▽

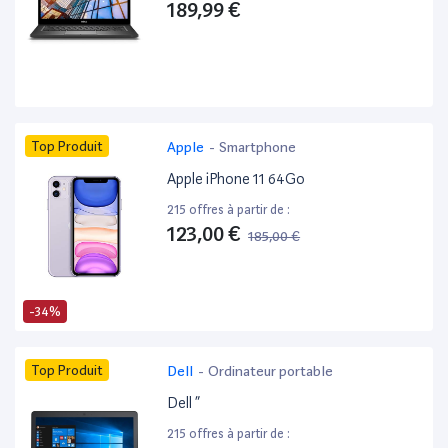
189,99 €
Top Produit
Apple
-
Smartphone
Apple iPhone 11 64Go
215 offres à partir de :
123,00 €
185,00 €
-34%
Top Produit
Dell
-
Ordinateur portable
Dell ”
215 offres à partir de :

△

### What this task involves:
Up to and including the last line of the material, reproduce every line exactly, beginning with the one that contains "Ordinateur portable" and adding nothing else.

### Answer for this exercise:
Ordinateur portable
Dell ”
215 offres à partir de :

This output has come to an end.